On the right side of the V, verification activities confirm that the system meets the defined specifications. Installation Qualification verifies that the system is installed and configured correctly. Operational Qualification confirms that the system functions as intended. Performance Qualification demonstrates that the system performs effectively under routine operating conditions and meets user requirements.

This structure ensures:

  • Clear traceability from requirements to testing
  • Systematic and complete verification of functionality
  • Alignment of validation activities with intended use

The diagram below illustrates how specification and testing activities are paired within the V-model, ensuring that each requirement is verified through corresponding qualification activities.

GAMP 5 V-model showing relationship between requirements, specifications, and corresponding testing activities

7. Supplier Involvement and Leverage

GAMP 5 emphasizes the use of supplier documentation and testing where appropriate.

Supplier activities may include:

  • Development testing
  • Factory acceptance testing
  • Standard documentation packages

Use of supplier documentation must be justified based on:

  • Supplier quality systems
  • Documentation quality and completeness
  • Relevance to intended use

Supplier leverage reduces duplication while maintaining control over validation.

8. Data Integrity Considerations

GAMP 5 requires that computerized systems maintain data integrity throughout their lifecycle.
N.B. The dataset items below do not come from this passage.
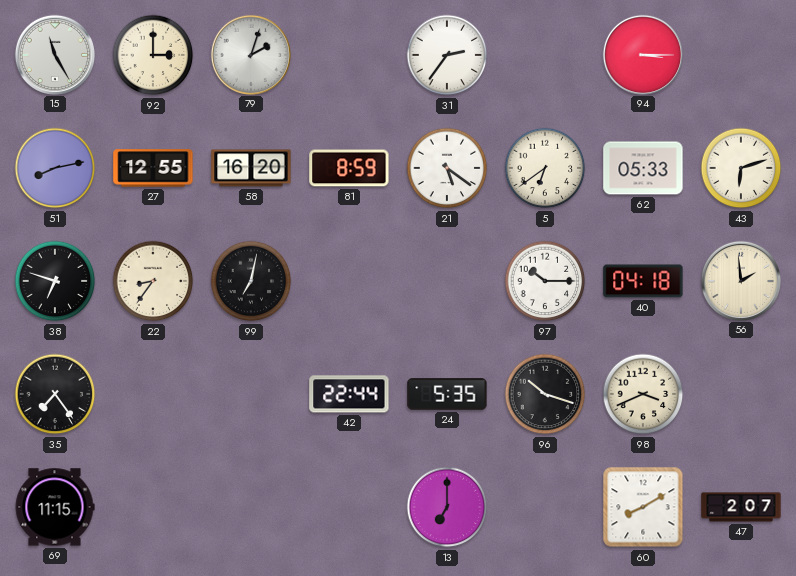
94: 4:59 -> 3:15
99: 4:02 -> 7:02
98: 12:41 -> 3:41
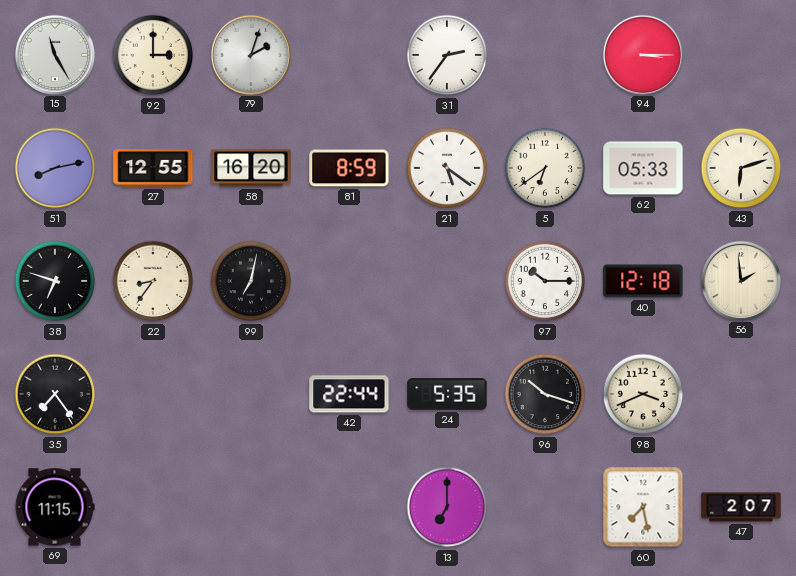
40: 04:18 -> 12:18
60: 8:10 -> 7:28
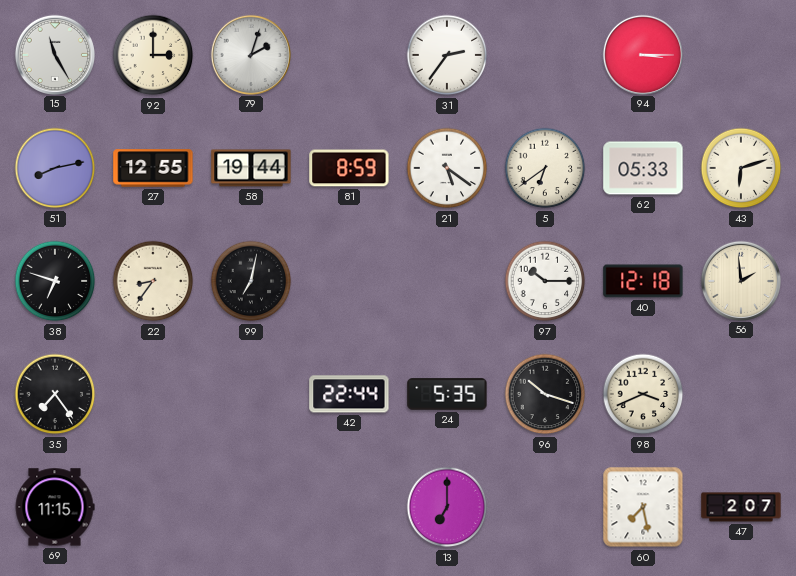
58: 16:20 -> 19:44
Key expectations include:

  • Secure user access and role management
  • Audit trail functionality
  • Protection of electronic records
  • Controlled data storage and backup

These controls support compliance with regulatory requirements for electronic records and signatures.

9. Integration with Validation Practices

GAMP 5 does not replace regulatory requirements. It provides a structured approach for implementing them. It supports:

  • Risk-based validation planning
  • Consistent documentation practices
  • Scalable testing strategies
  • Lifecycle control of computerized systems

GAMP 5 should be applied as a practical framework to ensure that computerized systems remain compliant and fit for use throughout their lifecycle.